Sherlock smirked. "What did Lestrade consult…his Magic 8 Ball?"

"No. We were drinking and he asked me if I thought you were capable of faking your own death and I had to say that, if anybody was, it was you."

"Well, yes, but what made him ask?"

"He noticed that Molly had on a pink blouse at the funeral."

"And a black skirt, and a black hat with netting. Very proper."

"Exactly! But when he called her a few weeks later…wait a minute, you went to your own funeral!"

"It might be the only chance I'll ever have. I was the bearded old book dealer at the back." The spoon was scraping the bottom of the pot. "Go on, you were saying…why did Lestrade call Molly?"

"To comfort her."

"Comfort Molly?"

"For your information Lestrade is very good at comforting people."

The sound of metal scraping glass halted. With an eyebrow rising slowly, Sherlock looked hard at John.

"I don't think I like where this going," he said.

"Women," John said. "He's very good comforting women."

"I'm sure." There was still a suspicious squint in Sherlock's eyes. "I'm still waiting for the big revelation."

"When he asked her out to dinner, she wore a green dress."

Sherlock transferred his squint to the old mezzotint of Chinese Gordon that was hanging on the wall over the fireplace. The paper was badly foxed, but John had never bothered taking it down. There was more spoon-sucking. Finally he said, "That makes no sense, whatsoever."

"Really? You wouldn't find it the least bit odd that a highly romantic female pathologist, who has just performed an autopsy on a man with whom she has been hopelessly in love for years, doesn'teven appear to be mourning him?"
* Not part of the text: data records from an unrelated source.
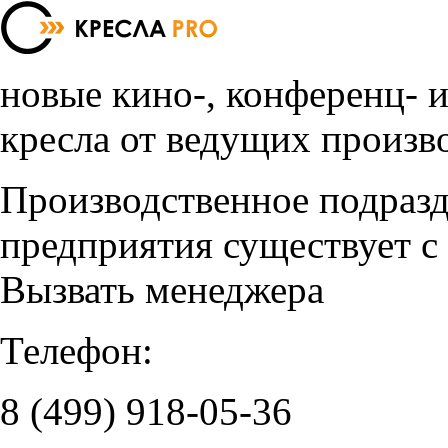
новые кино-, конференц- 
кресла от ведущих произв
Производственное подраз
предприятия существует с
Вызвать менеджера
Телефон:
8 (499)
918-05-36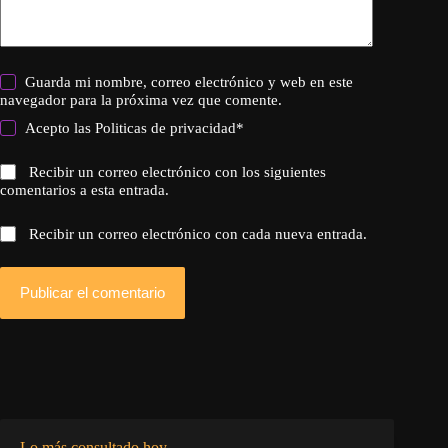
Guarda mi nombre, correo electrónico y web en este
navegador para la próxima vez que comente.
Acepto las
Politicas de privacidad
*
Recibir un correo electrónico con los siguientes
comentarios a esta entrada.
Recibir un correo electrónico con cada nueva entrada.
Publicar el comentario
Lo más consultado hoy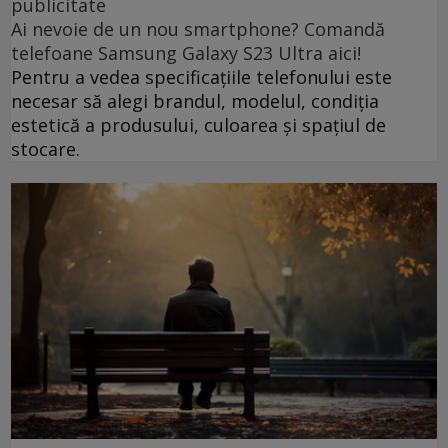
publicitate
Ai nevoie de un nou smartphone? Comandă
telefoane Samsung Galaxy S23 Ultra aici!
Pentru a vedea specificațiile telefonului este
necesar să alegi brandul, modelul, condiția
estetică a produsului, culoarea și spațiul de
stocare.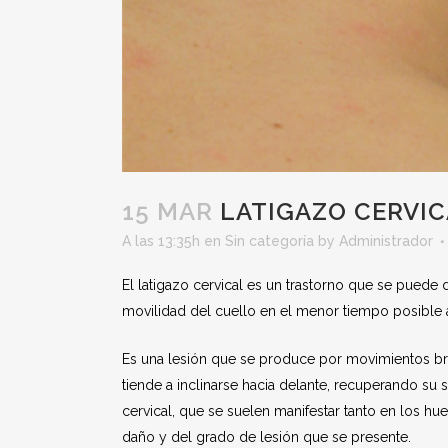
15 MAR
LATIGAZO CERVIC
A las 13:35h
en
Sin categoría
by
Administrador
El latigazo cervical es un trastorno que se puede
movilidad del cuello en el menor tiempo posible 
Es una lesión que se produce por movimientos br
tiende a inclinarse hacia delante, recuperando su
cervical, que se suelen manifestar tanto en los h
daño y del grado de lesión que se presente.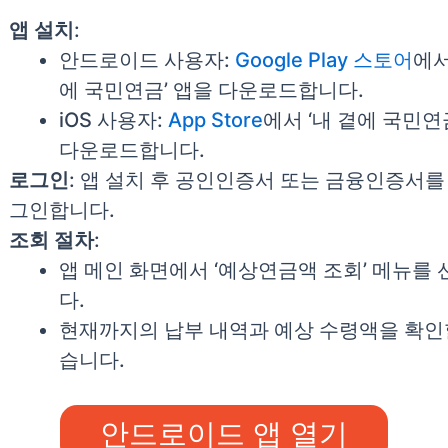
앱 설치
:
안드로이드 사용자:
Google Play 스토어
에서
에 국민연금’ 앱을 다운로드합니다.
iOS 사용자:
App Store
에서 ‘내 곁에 국민연
다운로드합니다.
로그인
: 앱 설치 후 공인인증서 또는 금융인증서를
그인합니다.
조회 절차
:
앱 메인 화면에서 ‘예상연금액 조회’ 메뉴를
다.
현재까지의 납부 내역과 예상 수령액을 확인
습니다.
안드로이드 앱 열기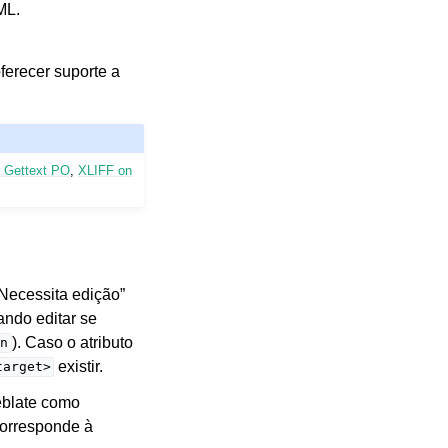
ML.
ferecer suporte a
r Gettext PO
,
XLIFF on
Necessita edição”
ando editar se
). Caso o atributo
0n
existir.
target>
eblate como
corresponde à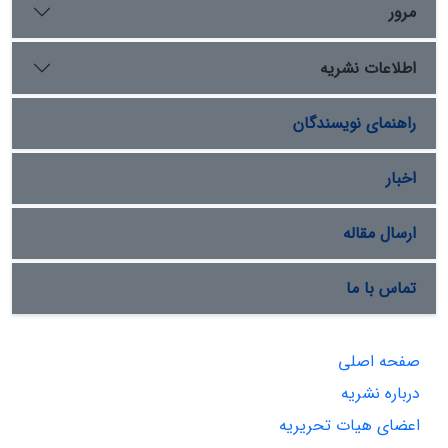
مرور
اطلاعات نشریه
راهنمای نویسندگان
اخبار
ارسال مقاله
تماس با ما
صفحه اصلی
درباره نشریه
اعضای هیات تحریریه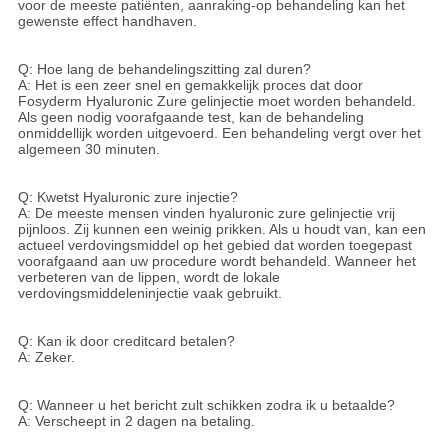
voor de meeste patiënten, aanraking-op behandeling kan het
gewenste effect handhaven.
Q: Hoe lang de behandelingszitting zal duren?
A: Het is een zeer snel en gemakkelijk proces dat door
Fosyderm Hyaluronic Zure gelinjectie moet worden behandeld.
Als geen nodig voorafgaande test, kan de behandeling
onmiddellijk worden uitgevoerd. Een behandeling vergt over het
algemeen 30 minuten.
Q: Kwetst Hyaluronic zure injectie?
A: De meeste mensen vinden hyaluronic zure gelinjectie vrij
pijnloos. Zij kunnen een weinig prikken. Als u houdt van, kan een
actueel verdovingsmiddel op het gebied dat worden toegepast
voorafgaand aan uw procedure wordt behandeld. Wanneer het
verbeteren van de lippen, wordt de lokale
verdovingsmiddeleninjectie vaak gebruikt.
Q: Kan ik door creditcard betalen?
A: Zeker.
Q: Wanneer u het bericht zult schikken zodra ik u betaalde?
A: Verscheept in 2 dagen na betaling.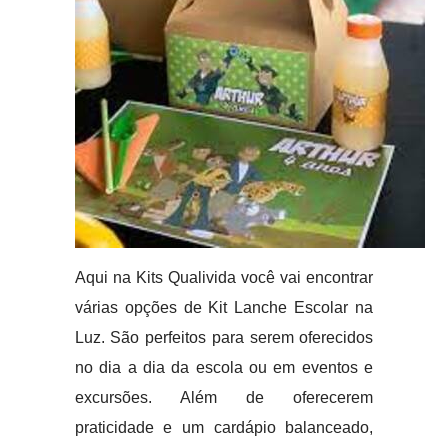
Aqui na Kits Qualivida você vai encontrar
várias opções de Kit Lanche Escolar na
Luz. São perfeitos para serem oferecidos
no dia a dia da escola ou em eventos e
excursões. Além de oferecerem
praticidade e um cardápio balanceado,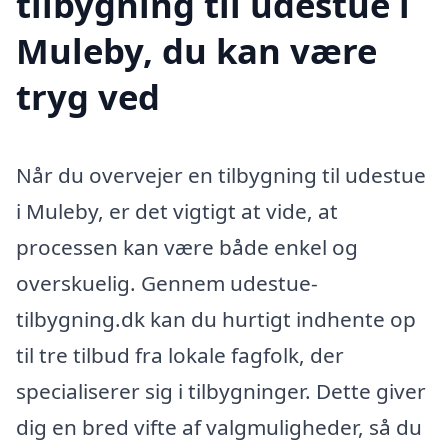
tilbygning til udestue i
Muleby, du kan være
tryg ved
Når du overvejer en tilbygning til udestue
i Muleby, er det vigtigt at vide, at
processen kan være både enkel og
overskuelig. Gennem udestue-
tilbygning.dk kan du hurtigt indhente op
til tre tilbud fra lokale fagfolk, der
specialiserer sig i tilbygninger. Dette giver
dig en bred vifte af valgmuligheder, så du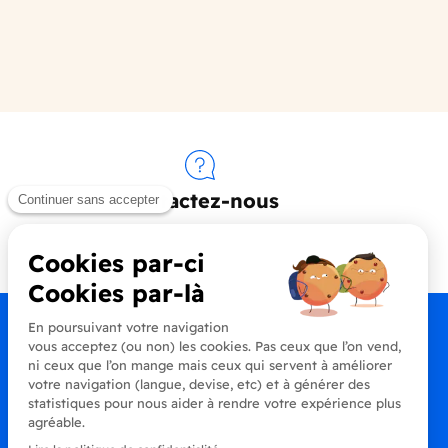
Contactez-nous
+33 (0)4 90 91 20 80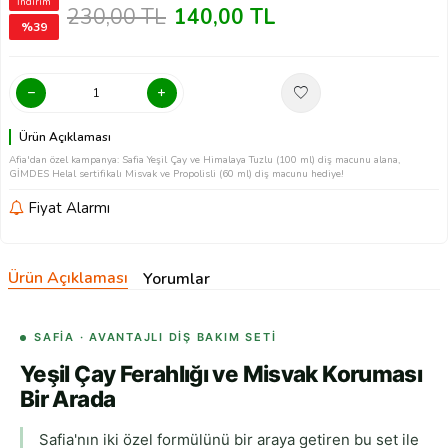
İndirim
230,00
TL
140,00
TL
%
39
Ürün Açıklaması
Afia'dan özel kampanya: Safia Yeşil Çay ve Himalaya Tuzlu (100 ml) diş macunu alana,
GİMDES Helal sertifikalı Misvak ve Propolisli (60 ml) diş macunu hediye!
Fiyat Alarmı
Ürün Açıklaması
Yorumlar
SAFIA · AVANTAJLI DIŞ BAKIM SETI
Yeşil Çay Ferahlığı ve Misvak Koruması
Bir Arada
Safia'nın iki özel formülünü bir araya getiren bu set ile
A look of perfect disgust came over Sherlock's face. "Because Molly Hooper wore a green dress?"

"It's not a color that screams heartbreak," John pointed out. "Lestrade said that he'd almost have thought you hadn't died."

Sherlock drew his head back, like a turtle retreating to its shell.

"Neither you, nor Mycroft, saw that coming did you? Don't worry; he didn't follow up on it, and I'm only saying it because no one listens to old ladies who get their cards read, but even you have to admit that Lestrade's actually good at his job, and if he'd wanted to make a fuss…"

"Oh, for…No! I do not! That's soppy!"

"Admit it!"

"I'll do nothing of the kind!"

"Then kiss me," John said.

Sherlock put the spoon and jar down and, for once, he didn't argue, or quibble.

It was amazing where crumbs and honey had gotten to.

Laying sleepily in the tangle of sheets and legs afterwards, John whispered, "Thank you."

"For what?"

"For not being dead."

"Is there any more of that honey?" Sherlock said.